The report says that asset valuations are in question after the collapse of FTX.
Cryptocurrency investors will be more careful when choosing which platform to use, he estimates.
The analysis firm Kaiko released the lessons that it believes investors and the cryptocurrency industry should learn by 2023. It did so after analyzing the main events that defined the market, as well as the price of its assets, throughout 2022.
His report claims that the FTX crash was the biggest event of the year for the industry and probably the most widely covered in the history of cryptocurrencies. He details that concerns by FTT, the FTX token, led to massive outflows from the exchange, which halted the withdrawals shortly before filing for bankruptcy.
Ruling that “the collapse of the FTX revealed a scam of epic proportions”, with embezzlement of its clients’ funds and a lack of USD 8,000 million of liquidity. And, in retrospect, he cautions that “it seems obvious that FTT was a massive vulnerability, like a token with almost no utility, liquidity, or demand.” Therefore, looking to the future, he sees this situation as an opportunity to learn.
You have to question businesses, balance sheets and asset values, he says
“To prevent the next FTX collapse, the industry must question all business models and balance sheets, and demand transparency from the centralized venues they use,” he says. In turn, given the lack of liquidity that this exchange demonstrated, he suggests that the investors will be more careful when choosing which platform to use.
In addition, he stresses that the industry must begin to recognize that market capitalization and fully diluted valuation [capitalización estimada de un activo cuando se emita su cantidad máxima] They are theoretical numbers. “They do not accurately reflect the value of a token, especially if a large holder is looking to cash in [tomar ganancias]”, Explain.
In this sense, he summarizes that “asset valuations are questioned after the collapse of FTX”, added to that of Terra. He mentions that the latter “was also a great example of the importance of on-chain data when investigating warning signs of a token or project’s health.”
He also comments that the bankruptcy of lender Celsius in 2022 demonstrated the risks involved when centralized platforms invest customer balances. Therefore, it indicates that if the returns of an investment product seem too good to be true, they probably are.
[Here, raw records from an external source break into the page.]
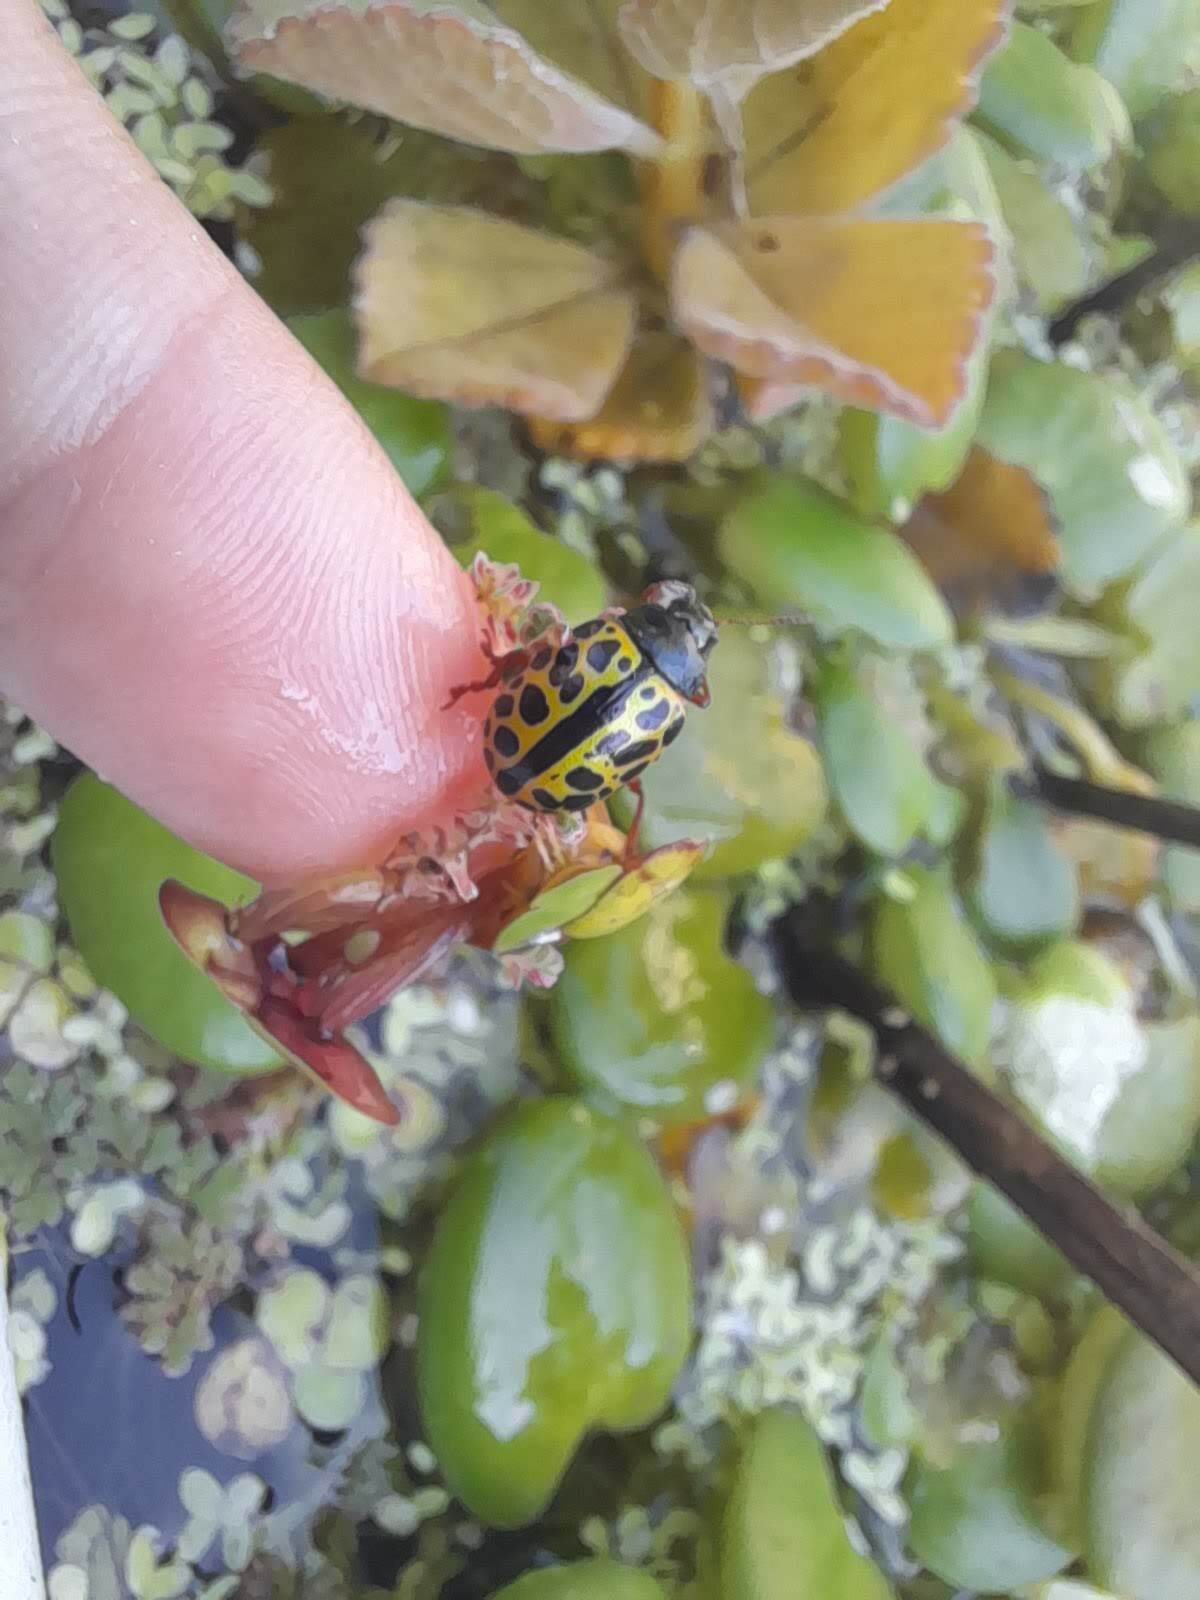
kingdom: Animalia
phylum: Arthropoda
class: Insecta
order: Coleoptera
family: Chrysomelidae
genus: Calligrapha
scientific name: Calligrapha polyspila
The Fed Might Give Crypto a Breathe in 2023, Estimates Report
On another topic, the report states that 2022 was marked by a change in the monetary policy regime to lower global inflation. He explains that this was seen in the interest rate hikes set by world central banks, ending a nearly decade-long period of loose monetary policy.
Such a scenario slowed down traditional investment and in cryptocurrencies, as reported by CriptoNoticias. And he believes that concerns about the global recession and liquidity tightening will continue to weigh on risk assets, especially as quantitative tightening accelerates.
However, he hopes that the Fed (United States Federal Reserve) and other central banks slow down the pace of rate hikes in 2023. And he thinks that would perhaps provide “breathing space for risky assets,” including bitcoin and the cryptocurrency market.